Is there a way to run RAPIDS on windows pc?

I'm not sure if anyone has given a more definite 'updated' answer to the original question. At this point (August 2020) the answer is "Yes!". You definitely can run RAPIDS in WSL2 on Windows 10 subject to a few conditions:

Requirements

  • You must use RAPIDS in the Windows Subsystem for Linux version 2 (WSL2);

  • Windows 10 Version 2004 (OS Build 202001.1000 or later) You have to sign up to get Windows Insider Preview versions, specifically the Developer Channel. This is required for the WSL2 VM to have GPU access. https://insider.windows.com/en-us/

  • CUDA version 455.41 in CUDA SDK v11.1 You must be using a special version of the NVIDA CUDA drivers (I'm using ) that you must get by a special download from NVIDIA's site. You must join the NVIDIA Developer Program to get access to the version -- then search for 'WSL2 CUDA Driver' and it should lead you to it.

Setup

  1. Install the developer preview version of windows. Make sure to click the check box in 'update' that installs other recommended updates too.
  2. Install the windows CUDA driver from the NVIDIA Developer Program
  3. Enable WSL 2 by enabling the "Virtual Machine Platform" optional feature. You can find more steps here https://docs.microsoft.com/en-us/windows/wsl/install-win10
  4. Install WSL from the Windows Store (Ubuntu-20.04 confirmed working)
  5. Install python on the WSL VM, tested with Anaconda
  6. Install Rapids AI (It's best to install this right now before you have hundreds of other packages for 'conda' to try to self-consistently reconcile with the rapids dependency graphs -- you can always install additional python packages via pip or conda later.)
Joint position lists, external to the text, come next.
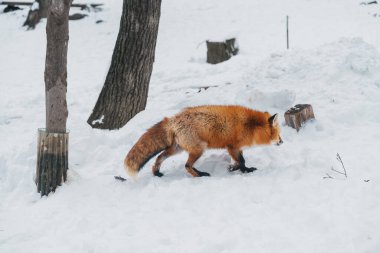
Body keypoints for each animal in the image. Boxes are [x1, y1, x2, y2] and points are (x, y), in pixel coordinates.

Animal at [124, 105, 282, 178]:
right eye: (278, 134)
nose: (282, 142)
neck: (250, 125)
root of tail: (173, 119)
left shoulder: (237, 148)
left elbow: (240, 161)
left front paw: (239, 169)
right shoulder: (232, 147)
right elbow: (241, 161)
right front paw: (239, 169)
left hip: (177, 149)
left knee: (159, 158)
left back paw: (157, 173)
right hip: (199, 149)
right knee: (187, 165)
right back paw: (200, 175)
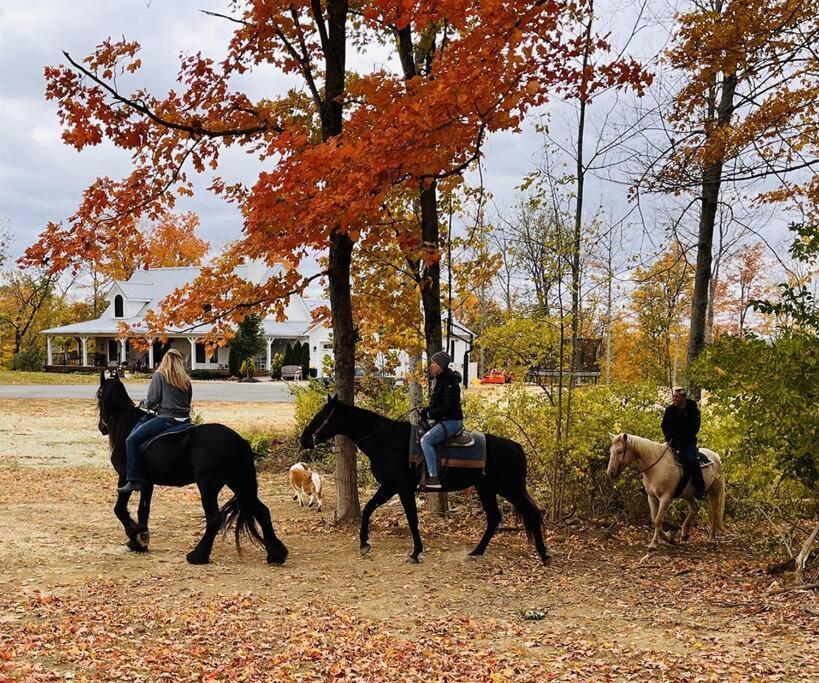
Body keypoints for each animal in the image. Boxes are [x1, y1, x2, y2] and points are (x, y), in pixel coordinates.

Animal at [95, 374, 288, 568]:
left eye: (99, 395)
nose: (101, 428)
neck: (128, 427)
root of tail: (240, 441)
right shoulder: (147, 483)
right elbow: (143, 511)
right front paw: (140, 540)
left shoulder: (125, 479)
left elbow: (119, 509)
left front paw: (136, 534)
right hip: (238, 483)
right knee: (262, 511)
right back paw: (276, 555)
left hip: (209, 485)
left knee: (214, 519)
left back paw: (198, 555)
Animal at [300, 396, 552, 568]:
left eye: (322, 415)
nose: (304, 439)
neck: (386, 440)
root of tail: (516, 447)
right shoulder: (390, 488)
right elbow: (370, 508)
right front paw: (364, 544)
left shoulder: (399, 488)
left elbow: (411, 518)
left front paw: (415, 552)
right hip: (487, 489)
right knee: (495, 518)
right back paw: (477, 551)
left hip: (510, 489)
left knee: (530, 513)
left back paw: (544, 554)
After doing this, if you launch ipython...

Python 3.8.3 (default, May 19 2020, 18:47:26)
Type 'copyright', 'credits' or 'license' for more information
IPython 7.17.0 -- An enhanced Interactive Python. Type '?' for help.

>>> import cuml
>>> cuml.__version__
'0.15.0'

>>> import cudf
>>> cudf.__version__
'0.15.0'

>>> import dask_cudf
>>> dask_cudf.__version__
'0.15.0'

>>> import cupy
>>> cupy.__version__
'7.8.0'

...and you're good to go with RAPIDS AI.


Update 9/6/20: The answer written by Wesley is accurate with the latest Windows Insider Preview with WSL2. Rather than revising this answer, I've just made the edits to his. https://stackoverflow.com/a/59364773/6779504


No. As it exists now, RAPIDS requires a Linux host. This came up in a recent workshop by NVIDIA. It was also mentioned that RAPIDS won't work with WSL. It may work with WSL version 2, but I haven't tried it nor am aware of someone that as.

The only option would if you could assign a GPU to a Linux VM on the Windows host. This possible but sufficiently complex that dual-booting is a better solution.